Republicans hope to find ‘missing ’ evangelical voters
From the multistation cafeteria to the gift shop to the theater-style sanctuary, worshipers at Prestonwood Baptist Church believe — or hope — that next year’s election will see something new. Long-lost evangelical voters. “So many don’t vote — it just makes me sick,” said Marjoray Wilemon, a retiree from Arlington, Texas, who has seen a lot of politics in her 94 years. “I hope that some people will realize what kind of bad shape we’re in.”
Like more than 6,000 others at the Prestonwood mega-church near Dallas, Wilemon had just watched six Republican presidential candidates appeal to evangelical, born-again Christians.
Estimates suggest there were as many as 17 million “missing ” evangelical voters in 2012, though some political analysts question whether the potential number is that high.
Prestonwood pastor Jack Gra- ham interviewed the six GOP candidates in attendance — Ben Carson, Carly Fiorina, Jeb Bush, Ted Cruz, Rick Santorum and Mike Huckabee — and said afterward that he is seeing “a surge of interest among evangelicals” ahead of the 2016 election.

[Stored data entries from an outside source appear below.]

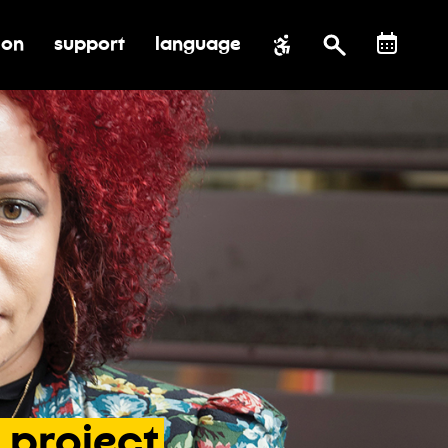
ion
support
language
al impact
submenu for education
toggle submenu for support
project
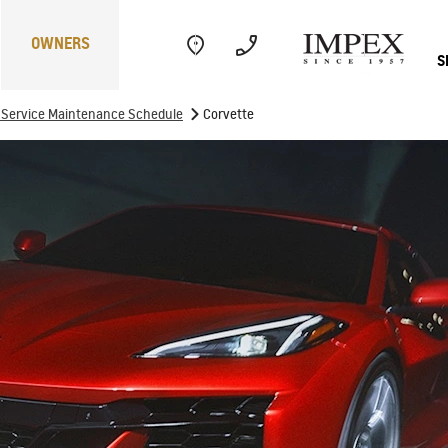
OWNERS
S
>
f Service Maintenance Schedule
Corvette
Electric
Performance
Com
CAPTIVA
MY 26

Ralph Reed, founder and chairman of the Faith & Freedom Coalition, which co-sponsored the event, told the crowd that evangelical Christians made up 27% of the electorate in 2012, a presidential year, and 32% of voters in the 2014 midterm elections.
Yet as many as 17 million evangelicals stayed home in 2012, he added, an election in which President Obama beat Mitt Romney by about 5 million votes.
John Green, a political scientist at the University of Akron who specializes in religion and politics, is skeptical there are so many missing evangelical voters.
It all depends on how you define evangelicals, Green said. Turnout is already high among voters who strongly identify as evangelical Christians, he said, and “to make the numbers big enough, you’ve got to include a wide diversity of people,” including voters who may not base their vote on religion or social issues.
Ivette Lozano, a Dallas doctor who attended the Prestonwood event, said she thinks evangelicals “are going to be the decisive vote” in 2016 because of increased participation.
Paige Gilbert, 22, a student at the University of Texas-Dallas, said, “I think we need somebody who can compromise. ... I think the idea of compromise has been lost.”